The Marvell board has a 1200Mhz X-Scale (ARM5) versus the AMD Geode (x86) 500Mhz. With about the same amount of RAM (some more things are running on the Geode device) the ARM board appears to win. But not by much; and this is supposedly a fast ARM board.

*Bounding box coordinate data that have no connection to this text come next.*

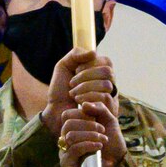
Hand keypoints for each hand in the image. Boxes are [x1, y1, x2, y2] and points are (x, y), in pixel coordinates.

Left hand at [44, 50, 123, 164]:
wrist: (56, 113)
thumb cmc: (60, 92)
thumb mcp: (63, 67)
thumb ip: (76, 54)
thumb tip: (94, 53)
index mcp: (100, 73)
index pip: (106, 62)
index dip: (90, 64)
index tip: (76, 71)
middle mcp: (108, 85)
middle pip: (107, 72)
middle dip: (86, 77)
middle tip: (72, 85)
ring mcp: (110, 99)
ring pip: (106, 86)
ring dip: (85, 89)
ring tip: (73, 96)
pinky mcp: (108, 113)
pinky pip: (105, 100)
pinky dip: (89, 99)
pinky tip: (80, 104)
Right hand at [57, 91, 123, 166]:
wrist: (116, 162)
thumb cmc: (112, 142)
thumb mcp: (109, 120)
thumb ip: (99, 109)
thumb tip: (84, 104)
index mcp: (72, 127)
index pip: (67, 115)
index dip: (82, 113)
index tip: (97, 118)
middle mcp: (65, 138)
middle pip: (68, 124)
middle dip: (88, 125)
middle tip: (102, 130)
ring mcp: (64, 150)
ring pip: (70, 136)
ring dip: (90, 135)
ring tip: (103, 139)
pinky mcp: (66, 162)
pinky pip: (73, 149)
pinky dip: (88, 145)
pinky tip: (99, 146)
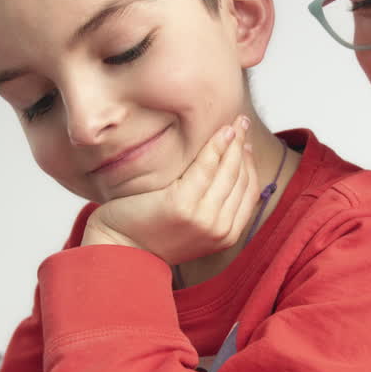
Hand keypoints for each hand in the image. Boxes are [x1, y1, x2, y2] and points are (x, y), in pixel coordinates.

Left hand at [83, 116, 259, 265]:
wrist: (120, 250)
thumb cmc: (151, 234)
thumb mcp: (192, 227)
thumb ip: (212, 208)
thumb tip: (227, 173)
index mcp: (226, 236)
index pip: (250, 193)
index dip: (250, 165)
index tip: (245, 144)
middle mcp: (218, 229)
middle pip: (241, 179)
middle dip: (244, 148)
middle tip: (242, 123)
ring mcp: (202, 218)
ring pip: (228, 171)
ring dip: (235, 142)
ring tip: (234, 122)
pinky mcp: (182, 204)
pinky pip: (206, 168)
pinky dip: (216, 146)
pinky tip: (220, 131)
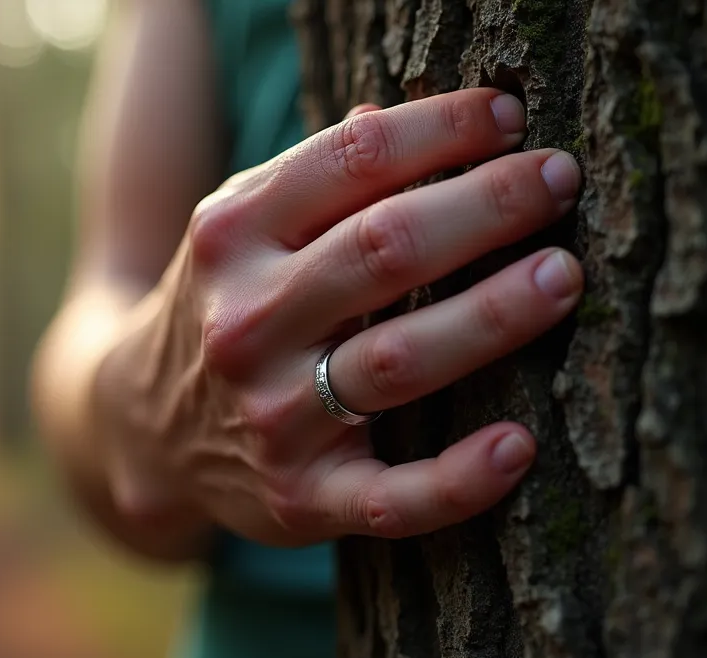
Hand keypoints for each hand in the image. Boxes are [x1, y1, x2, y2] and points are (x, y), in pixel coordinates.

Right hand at [93, 88, 583, 546]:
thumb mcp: (241, 230)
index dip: (438, 130)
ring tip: (562, 277)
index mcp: (232, 236)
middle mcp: (245, 322)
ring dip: (491, 317)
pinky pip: (389, 499)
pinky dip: (457, 480)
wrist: (144, 427)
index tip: (508, 117)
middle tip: (559, 183)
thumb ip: (312, 178)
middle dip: (486, 208)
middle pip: (383, 249)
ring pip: (397, 361)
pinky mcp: (300, 499)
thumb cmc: (226, 306)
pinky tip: (518, 447)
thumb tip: (394, 111)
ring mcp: (271, 415)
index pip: (347, 160)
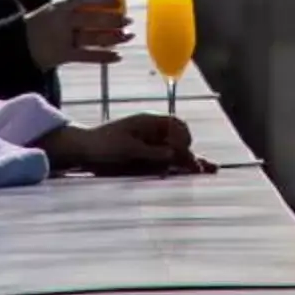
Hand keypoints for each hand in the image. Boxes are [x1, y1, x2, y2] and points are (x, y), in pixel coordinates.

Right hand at [24, 0, 130, 72]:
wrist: (17, 45)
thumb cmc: (38, 26)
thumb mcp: (51, 11)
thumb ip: (71, 10)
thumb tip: (98, 7)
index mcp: (60, 7)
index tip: (117, 1)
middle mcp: (63, 21)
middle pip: (92, 19)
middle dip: (113, 20)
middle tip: (128, 20)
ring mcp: (63, 39)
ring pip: (93, 37)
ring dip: (113, 37)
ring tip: (128, 37)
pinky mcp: (63, 55)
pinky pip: (88, 56)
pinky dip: (104, 57)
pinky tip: (118, 57)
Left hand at [47, 113, 214, 177]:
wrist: (84, 151)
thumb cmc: (103, 145)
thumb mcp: (127, 149)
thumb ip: (152, 152)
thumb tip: (175, 153)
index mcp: (149, 122)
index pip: (176, 126)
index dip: (182, 139)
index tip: (182, 153)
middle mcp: (153, 132)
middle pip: (180, 139)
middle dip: (191, 153)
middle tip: (202, 169)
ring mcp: (151, 144)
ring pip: (177, 152)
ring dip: (191, 161)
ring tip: (209, 171)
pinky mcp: (148, 157)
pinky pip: (168, 160)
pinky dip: (180, 166)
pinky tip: (196, 172)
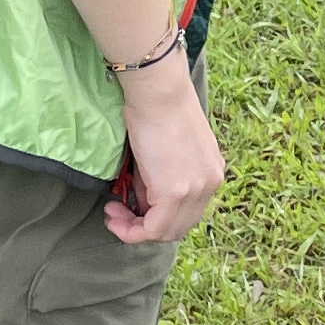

I'm very curious about a Cortex-A8 to see how that does, but I don't have a beagleboard to test on.

Oh, but wait...


$ stress -t 30s -c 8 -m 1 && cat /proc/loadavg
stress: info: [20281] dispatching hogs: 8 cpu, 0 io, 1 vm, 0 hdd
stress: info: [20281] successful run completed in 30s
4.00 0.99 0.32 1/231 20291
$ cat /proc/cpuinfo
processor : 0
vendor_id : AuthenticAMD
cpu family : 15
model : 67
model name : AMD Athlon(tm) 64 X2 Dual Core Processor 6000+
stepping : 3
cpu MHz : 2992.907
cache size : 1024 KB
physical id : 0
siblings : 2
core id : 0
cpu cores : 2
apicid : 0
initial apicid : 0
fpu : yes
fpu_exception : yes
cpuid level : 1
wp : yes
flags : fpu vme de pse tsc msr pae mce cx8 apic sep mtrr pge mca cmov
pat pse36 clflush mmx fxsr sse sse2 ht syscall nx mmxext fxsr_opt rdtscp lm 3dno
wext 3dnow rep_good extd_apicid pni cx16 lahf_lm cmp_legacy svm extapic cr8_lega
cy
bogomips : 5985.81
TLB size : 1024 4K pages
clflush size : 64
cache_alignment : 64
address sizes : 40 bits physical, 48 bits virtual
power management: ts fid vid ttp tm stc

processor : 1
vendor_id : AuthenticAMD
cpu family : 15
model : 67
model name : AMD Athlon(tm) 64 X2 Dual Core Processor 6000+
stepping : 3
cpu MHz : 2992.907
cache size : 1024 KB
physical id : 0
siblings : 2
core id : 1
cpu cores : 2
apicid : 1
initial apicid : 1
fpu : yes
fpu_exception : yes
cpuid level : 1
wp : yes
flags : fpu vme de pse tsc msr pae mce cx8 apic sep mtrr pge mca cmov
pat pse36 clflush mmx fxsr sse sse2 ht syscall nx mmxext fxsr_opt rdtscp lm 3dno
wext 3dnow rep_good extd_apicid pni cx16 lahf_lm cmp_legacy svm extapic cr8_lega
cy
bogomips : 5985.51
TLB size : 1024 4K pages
clflush size : 64
cache_alignment : 64
address sizes : 40 bits physical, 48 bits virtual
power management: ts fid vid ttp tm stc


So it just goes as fast as it can. WTF is the point of stress again?